Maggie: A Girl of the Streets as Booker's Seven Basic Plots Analysis Plot

Christopher Booker is a scholar who wrote that every story falls into one of seven basic plot structures: Overcoming the Monster, Rags to Riches, the Quest, Voyage and Return, Comedy, Tragedy, and Rebirth. Shmoop explores which of these structures fits this story like Cinderella’s slipper.

Plot Type : Tragedy

Anticipation Stage

Life for Maggie, Jimmie, and just about everyone else in the novel is rough. Poverty, violence, alcoholism, death—you name it, it's a daily certainty for the peeps of Rum Alley. Jimmie has it tough, but Maggie has it tougher because she's a girl. Then handsome Pete comes along—swoon—and suddenly there's hope for a brighter future.

Dream Stage

Can it be? Can the dreamy, sophisticated, cultured Pete really take a liking to Maggie? While we might be skeptical of just how gentlemanly Pete is, Maggie can't get enough of the guy. He asks her out to a show, and it's all she needs to step into a fantasy of their future life together.

Frustration Phase

Maggie might think Pete's neat, but not everyone is happy for the couple.
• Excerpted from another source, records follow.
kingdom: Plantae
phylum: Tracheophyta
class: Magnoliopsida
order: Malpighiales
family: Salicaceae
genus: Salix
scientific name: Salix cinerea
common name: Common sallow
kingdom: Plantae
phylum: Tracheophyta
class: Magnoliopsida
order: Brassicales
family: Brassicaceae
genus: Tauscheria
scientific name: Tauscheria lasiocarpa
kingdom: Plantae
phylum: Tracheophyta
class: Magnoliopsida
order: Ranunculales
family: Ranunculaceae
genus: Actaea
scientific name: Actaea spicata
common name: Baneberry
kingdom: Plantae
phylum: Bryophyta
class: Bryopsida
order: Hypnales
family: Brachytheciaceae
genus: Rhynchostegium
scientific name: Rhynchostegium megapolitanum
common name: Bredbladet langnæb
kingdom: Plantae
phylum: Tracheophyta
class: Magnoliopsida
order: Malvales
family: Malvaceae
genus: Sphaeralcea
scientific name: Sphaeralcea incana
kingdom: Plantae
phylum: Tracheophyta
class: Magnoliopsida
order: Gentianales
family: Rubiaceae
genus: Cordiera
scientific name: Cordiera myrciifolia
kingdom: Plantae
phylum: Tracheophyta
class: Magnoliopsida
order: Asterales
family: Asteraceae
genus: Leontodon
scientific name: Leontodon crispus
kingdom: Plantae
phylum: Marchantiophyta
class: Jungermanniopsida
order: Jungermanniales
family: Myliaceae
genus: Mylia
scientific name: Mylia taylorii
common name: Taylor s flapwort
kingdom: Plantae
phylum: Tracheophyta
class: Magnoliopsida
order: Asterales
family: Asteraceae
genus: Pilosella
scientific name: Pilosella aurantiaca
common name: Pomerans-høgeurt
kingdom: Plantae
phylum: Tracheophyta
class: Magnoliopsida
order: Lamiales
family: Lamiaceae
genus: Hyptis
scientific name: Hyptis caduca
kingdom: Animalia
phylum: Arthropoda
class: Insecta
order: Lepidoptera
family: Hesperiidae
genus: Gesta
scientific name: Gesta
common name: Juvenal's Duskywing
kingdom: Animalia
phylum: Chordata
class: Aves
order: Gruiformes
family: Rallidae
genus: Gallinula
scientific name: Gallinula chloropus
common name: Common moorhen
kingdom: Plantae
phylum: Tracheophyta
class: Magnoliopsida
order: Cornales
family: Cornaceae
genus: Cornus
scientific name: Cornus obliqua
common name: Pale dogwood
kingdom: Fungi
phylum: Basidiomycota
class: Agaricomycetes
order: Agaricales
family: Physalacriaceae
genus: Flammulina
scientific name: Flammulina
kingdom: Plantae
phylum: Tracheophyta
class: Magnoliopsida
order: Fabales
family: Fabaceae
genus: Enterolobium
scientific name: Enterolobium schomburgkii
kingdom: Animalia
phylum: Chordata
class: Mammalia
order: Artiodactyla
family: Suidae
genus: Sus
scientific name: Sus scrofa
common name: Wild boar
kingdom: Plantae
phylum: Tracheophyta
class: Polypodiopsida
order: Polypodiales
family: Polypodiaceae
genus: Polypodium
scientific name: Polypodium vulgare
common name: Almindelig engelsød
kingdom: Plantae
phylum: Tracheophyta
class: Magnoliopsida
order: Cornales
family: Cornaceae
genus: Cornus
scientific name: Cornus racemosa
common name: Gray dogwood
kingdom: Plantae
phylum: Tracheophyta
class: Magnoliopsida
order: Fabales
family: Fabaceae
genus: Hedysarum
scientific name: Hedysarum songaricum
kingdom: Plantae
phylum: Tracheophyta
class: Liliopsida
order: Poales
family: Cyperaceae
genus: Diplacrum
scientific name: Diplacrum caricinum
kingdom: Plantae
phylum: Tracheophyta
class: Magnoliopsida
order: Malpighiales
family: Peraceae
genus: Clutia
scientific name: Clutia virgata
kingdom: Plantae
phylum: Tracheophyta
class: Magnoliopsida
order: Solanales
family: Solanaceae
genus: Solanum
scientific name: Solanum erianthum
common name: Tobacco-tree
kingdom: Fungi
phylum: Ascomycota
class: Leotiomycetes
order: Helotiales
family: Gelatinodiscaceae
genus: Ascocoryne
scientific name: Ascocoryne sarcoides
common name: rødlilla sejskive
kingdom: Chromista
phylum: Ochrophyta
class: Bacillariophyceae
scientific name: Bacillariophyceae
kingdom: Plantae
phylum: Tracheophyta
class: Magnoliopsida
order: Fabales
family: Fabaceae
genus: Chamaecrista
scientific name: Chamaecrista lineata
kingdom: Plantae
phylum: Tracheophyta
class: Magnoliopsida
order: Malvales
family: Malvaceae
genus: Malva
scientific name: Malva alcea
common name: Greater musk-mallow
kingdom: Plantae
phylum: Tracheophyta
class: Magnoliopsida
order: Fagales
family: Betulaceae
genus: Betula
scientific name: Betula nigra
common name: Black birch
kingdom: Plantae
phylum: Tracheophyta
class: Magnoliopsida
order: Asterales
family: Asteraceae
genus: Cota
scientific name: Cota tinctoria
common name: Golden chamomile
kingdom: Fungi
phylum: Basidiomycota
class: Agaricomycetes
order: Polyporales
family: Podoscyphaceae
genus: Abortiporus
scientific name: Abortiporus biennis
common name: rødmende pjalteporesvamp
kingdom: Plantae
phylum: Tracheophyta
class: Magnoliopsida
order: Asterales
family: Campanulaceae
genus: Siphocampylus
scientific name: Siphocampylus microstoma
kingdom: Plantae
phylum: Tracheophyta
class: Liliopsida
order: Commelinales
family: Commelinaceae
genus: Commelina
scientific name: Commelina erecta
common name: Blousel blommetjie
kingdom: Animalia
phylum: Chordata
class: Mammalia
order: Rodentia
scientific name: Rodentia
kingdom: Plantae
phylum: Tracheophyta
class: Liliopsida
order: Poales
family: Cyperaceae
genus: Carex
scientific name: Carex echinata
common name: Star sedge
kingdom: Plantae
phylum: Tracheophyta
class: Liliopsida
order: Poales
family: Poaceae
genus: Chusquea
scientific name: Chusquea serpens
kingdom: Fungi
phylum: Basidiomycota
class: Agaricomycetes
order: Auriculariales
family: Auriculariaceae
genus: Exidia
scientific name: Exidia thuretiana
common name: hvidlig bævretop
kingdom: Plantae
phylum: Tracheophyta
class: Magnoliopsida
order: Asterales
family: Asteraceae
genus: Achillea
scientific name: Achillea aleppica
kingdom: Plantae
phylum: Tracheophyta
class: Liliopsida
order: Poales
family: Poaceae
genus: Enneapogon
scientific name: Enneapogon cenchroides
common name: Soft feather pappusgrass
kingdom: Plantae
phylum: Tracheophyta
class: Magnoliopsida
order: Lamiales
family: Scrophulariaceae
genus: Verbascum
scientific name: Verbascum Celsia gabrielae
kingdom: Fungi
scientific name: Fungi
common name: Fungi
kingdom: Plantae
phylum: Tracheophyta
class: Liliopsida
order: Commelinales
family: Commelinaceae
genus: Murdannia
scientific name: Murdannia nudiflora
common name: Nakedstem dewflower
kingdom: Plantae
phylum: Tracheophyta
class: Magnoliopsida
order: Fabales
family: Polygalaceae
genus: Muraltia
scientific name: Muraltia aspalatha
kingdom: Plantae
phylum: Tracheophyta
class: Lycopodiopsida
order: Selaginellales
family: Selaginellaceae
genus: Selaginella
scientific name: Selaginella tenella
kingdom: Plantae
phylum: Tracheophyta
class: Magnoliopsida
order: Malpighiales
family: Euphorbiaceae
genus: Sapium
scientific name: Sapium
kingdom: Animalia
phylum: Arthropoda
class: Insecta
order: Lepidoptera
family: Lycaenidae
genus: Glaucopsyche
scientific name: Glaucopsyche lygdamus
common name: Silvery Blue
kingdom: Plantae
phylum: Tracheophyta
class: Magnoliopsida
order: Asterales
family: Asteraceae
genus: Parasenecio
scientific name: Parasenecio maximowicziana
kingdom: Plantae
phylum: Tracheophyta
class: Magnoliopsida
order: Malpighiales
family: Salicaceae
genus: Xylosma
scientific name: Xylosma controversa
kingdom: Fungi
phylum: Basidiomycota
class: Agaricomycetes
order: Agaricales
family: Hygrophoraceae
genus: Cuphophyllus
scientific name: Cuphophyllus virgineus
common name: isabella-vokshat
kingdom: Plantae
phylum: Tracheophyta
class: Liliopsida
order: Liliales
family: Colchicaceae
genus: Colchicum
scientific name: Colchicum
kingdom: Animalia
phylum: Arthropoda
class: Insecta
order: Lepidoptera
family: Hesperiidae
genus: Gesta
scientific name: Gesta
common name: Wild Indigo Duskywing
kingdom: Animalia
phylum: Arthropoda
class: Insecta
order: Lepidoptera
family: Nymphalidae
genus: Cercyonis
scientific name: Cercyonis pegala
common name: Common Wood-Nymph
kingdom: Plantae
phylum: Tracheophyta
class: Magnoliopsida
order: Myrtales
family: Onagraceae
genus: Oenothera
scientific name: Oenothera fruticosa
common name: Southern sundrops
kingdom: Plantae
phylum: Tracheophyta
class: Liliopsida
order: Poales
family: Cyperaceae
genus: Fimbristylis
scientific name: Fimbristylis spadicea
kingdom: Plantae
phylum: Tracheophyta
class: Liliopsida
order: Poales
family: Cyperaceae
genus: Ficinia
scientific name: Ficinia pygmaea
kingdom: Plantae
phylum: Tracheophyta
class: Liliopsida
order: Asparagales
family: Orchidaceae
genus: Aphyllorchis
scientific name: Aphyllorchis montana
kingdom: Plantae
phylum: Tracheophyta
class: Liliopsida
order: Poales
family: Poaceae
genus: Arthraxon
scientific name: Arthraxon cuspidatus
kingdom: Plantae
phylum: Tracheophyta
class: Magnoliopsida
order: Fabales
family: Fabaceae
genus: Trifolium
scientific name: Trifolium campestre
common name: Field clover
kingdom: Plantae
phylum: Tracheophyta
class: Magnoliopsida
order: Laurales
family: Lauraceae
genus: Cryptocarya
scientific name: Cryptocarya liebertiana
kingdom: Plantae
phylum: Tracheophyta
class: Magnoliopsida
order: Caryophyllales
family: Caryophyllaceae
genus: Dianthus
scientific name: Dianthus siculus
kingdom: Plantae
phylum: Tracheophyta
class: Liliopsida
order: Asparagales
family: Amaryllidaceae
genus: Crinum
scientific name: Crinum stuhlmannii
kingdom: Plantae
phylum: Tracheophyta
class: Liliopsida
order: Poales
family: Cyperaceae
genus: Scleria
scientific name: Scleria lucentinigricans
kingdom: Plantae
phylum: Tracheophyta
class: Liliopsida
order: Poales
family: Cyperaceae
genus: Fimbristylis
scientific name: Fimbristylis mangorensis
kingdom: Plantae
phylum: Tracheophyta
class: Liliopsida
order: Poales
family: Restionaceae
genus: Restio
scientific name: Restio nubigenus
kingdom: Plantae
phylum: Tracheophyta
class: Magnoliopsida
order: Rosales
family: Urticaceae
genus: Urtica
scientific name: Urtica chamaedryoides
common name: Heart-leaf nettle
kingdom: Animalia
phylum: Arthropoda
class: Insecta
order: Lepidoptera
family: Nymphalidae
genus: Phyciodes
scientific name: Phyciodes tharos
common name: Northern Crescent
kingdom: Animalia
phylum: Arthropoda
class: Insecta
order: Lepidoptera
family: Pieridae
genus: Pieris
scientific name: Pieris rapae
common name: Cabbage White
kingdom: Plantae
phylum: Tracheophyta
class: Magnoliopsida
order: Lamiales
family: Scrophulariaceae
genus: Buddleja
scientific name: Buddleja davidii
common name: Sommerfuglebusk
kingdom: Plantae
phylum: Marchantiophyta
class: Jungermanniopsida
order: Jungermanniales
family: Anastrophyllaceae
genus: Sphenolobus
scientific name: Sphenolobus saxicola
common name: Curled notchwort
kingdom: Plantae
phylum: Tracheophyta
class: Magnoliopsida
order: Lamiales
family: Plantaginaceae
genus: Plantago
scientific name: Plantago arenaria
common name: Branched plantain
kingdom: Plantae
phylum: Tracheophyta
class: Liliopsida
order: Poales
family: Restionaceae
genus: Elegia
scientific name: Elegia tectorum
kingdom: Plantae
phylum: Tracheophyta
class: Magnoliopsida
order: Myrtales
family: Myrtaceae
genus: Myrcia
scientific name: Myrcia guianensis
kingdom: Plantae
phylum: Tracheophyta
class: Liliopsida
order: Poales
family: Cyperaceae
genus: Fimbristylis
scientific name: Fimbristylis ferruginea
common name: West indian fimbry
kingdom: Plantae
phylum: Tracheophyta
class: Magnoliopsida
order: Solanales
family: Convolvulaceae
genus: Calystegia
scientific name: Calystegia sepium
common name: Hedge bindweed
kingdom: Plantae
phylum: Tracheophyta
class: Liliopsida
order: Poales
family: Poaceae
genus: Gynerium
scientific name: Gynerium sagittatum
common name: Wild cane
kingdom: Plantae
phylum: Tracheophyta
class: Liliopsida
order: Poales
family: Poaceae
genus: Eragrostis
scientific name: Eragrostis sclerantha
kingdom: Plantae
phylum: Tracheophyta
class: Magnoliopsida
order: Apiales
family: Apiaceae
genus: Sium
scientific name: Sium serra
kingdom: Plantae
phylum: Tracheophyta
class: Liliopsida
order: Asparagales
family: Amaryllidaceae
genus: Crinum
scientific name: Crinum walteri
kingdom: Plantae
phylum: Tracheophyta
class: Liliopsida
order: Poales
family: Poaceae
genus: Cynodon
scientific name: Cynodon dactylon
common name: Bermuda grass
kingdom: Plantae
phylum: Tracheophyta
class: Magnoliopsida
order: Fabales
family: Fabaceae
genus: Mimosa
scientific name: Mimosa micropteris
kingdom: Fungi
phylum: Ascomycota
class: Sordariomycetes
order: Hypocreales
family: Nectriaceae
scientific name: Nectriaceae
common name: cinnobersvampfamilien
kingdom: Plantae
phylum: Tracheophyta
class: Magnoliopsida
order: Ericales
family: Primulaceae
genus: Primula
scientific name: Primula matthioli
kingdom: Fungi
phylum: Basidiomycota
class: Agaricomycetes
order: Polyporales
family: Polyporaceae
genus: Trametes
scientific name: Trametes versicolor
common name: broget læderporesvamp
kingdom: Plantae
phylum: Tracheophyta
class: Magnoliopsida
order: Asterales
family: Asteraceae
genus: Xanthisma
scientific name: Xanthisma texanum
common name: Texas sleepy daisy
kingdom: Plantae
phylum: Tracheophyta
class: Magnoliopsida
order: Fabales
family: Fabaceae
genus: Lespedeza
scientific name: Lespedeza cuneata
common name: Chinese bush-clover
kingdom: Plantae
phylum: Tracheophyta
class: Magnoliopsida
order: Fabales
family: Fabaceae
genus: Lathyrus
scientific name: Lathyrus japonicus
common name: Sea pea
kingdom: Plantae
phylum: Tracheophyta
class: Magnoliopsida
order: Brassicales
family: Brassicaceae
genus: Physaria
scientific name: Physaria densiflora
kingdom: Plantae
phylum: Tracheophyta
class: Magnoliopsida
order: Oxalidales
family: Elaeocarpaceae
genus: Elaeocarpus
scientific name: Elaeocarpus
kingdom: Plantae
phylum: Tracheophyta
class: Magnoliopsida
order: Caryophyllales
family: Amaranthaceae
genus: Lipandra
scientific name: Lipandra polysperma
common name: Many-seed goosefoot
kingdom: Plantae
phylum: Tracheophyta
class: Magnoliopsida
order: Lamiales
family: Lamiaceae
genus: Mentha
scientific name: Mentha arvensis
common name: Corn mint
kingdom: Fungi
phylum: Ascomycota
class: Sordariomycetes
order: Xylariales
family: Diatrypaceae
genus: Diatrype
See, there's this whole unwritten rule that unmarried young ladies don't take off with guys for a three-week stretch—so Momma Mary and Jimmie start talking some serious smack, and Maggie basically gets banned from the apartment. Ugh. Thanks for nothing, guys.

Nightmare Stage

You know that dreamy future Maggie envisions for herself courtesy of Pete? Well, turns out he's actually a cad. All of Maggie's hopes and dreams are squashed like a bug when Pete's old flame comes back into the picture. Poor Maggie never stood a chance, it seems, and Pete unceremoniously ditches her at a bar. Hasta la vista.

Destruction or Death Wish Stage

Maggie now becomes "a girl of the streets," which is an old-fashioned way for saying prostitute. We see a woman who appears to be Maggie (Crane messes with us a little), and there's nothing pretty about her situation. So when we next see Maggie making her way down to the river, well, we know her life is too grim to go on. And indeed, though we don't know how, Maggie dies.